The Idaho staff tries to gauge early on how badly recruits want to play at the FBS level. If it’s a major focus for a player they’ve targeted, they quickly move on.

Finances

Staben says Idaho didn’t turn to the Big Sky solely for financial reasons, but it was a big factor. FBS football is getting more expensive with full cost of attendance scholarships and bigger, splashier facilities.

UI figured it would have had to invest around $5 million to stay competitive in the FBS. That would have included full cost of attendance scholarships, coaches’ salaries, recruiting budget and operational expenses.

Yet there’s also a cost involved in getting booted from the Sun Belt Conference and leaving the FBS. UI will lose around $800,000 in Sun Belt revenue, as well as some NCAA revenue.
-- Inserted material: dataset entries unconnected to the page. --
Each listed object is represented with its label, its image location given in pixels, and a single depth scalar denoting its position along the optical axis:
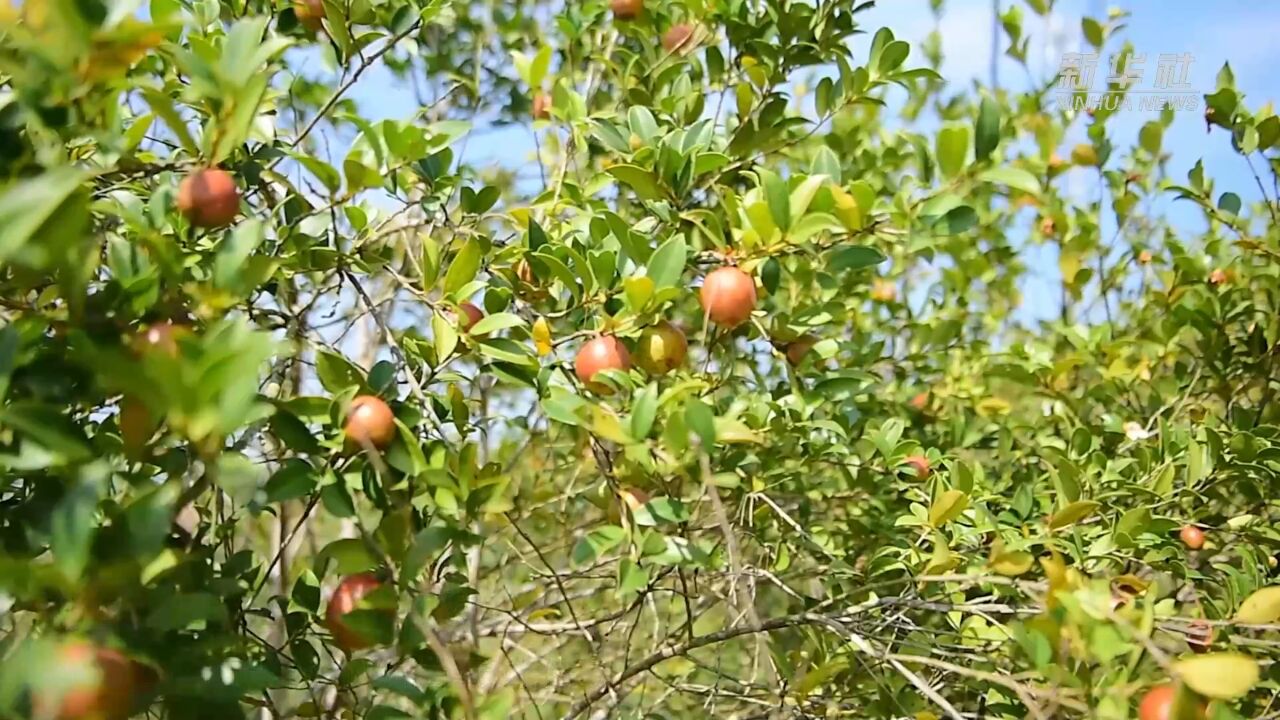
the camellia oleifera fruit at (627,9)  1.40
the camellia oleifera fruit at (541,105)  1.51
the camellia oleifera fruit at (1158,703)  0.68
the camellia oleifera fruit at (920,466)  1.23
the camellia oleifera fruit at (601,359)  0.88
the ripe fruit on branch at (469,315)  0.87
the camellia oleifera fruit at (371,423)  0.72
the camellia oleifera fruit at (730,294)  0.89
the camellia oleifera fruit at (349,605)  0.74
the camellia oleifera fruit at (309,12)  1.06
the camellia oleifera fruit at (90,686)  0.50
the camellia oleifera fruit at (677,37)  1.43
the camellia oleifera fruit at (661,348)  0.91
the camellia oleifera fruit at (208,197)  0.74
And eventually it will stop collecting $1 million-plus game guarantees.

That means it will have to plug a $1 million to $1.5 million yearly gap in revenue.

“No. 1 is we’d like to grow ourself out of that problem and generate more revenues,” Spear says. “That’s the more positive approach. But everything’s on the table.”

Staben cites his plan to increase enrollment as a way to overcome the revenue gap. Students pay a fee that supports athletics, and he says it’s very significant relative to the school’s budget.

“So if we achieve our enrollment growth, we should backfill that revenue without a whole lot of problem,” says Staben, who noted during his State of the University speech that overall enrollment declined this fall.

Spear’s vision is for UI to go from one of the lowest-funded FBS programs to the one the top-funded FCS programs, something that’s possible if the school can maintain its current funding level.

If UI’s funding stays the same or grows, Spear says, it will have a better chance to competitive in the Big Sky and “enhance the student experience by providing full cost of attendance and being one of the few schools in the FCS that can do that.”

Facilities also factor into the student experience. Next week UI will announce significant progress in fundraising for a 4,700-seat events center that will serve as the home for men’s and women’s basketball. Staben says Idaho is halfway to raising the estimated $30 million for the arena that will sit north of the Kibbie Dome.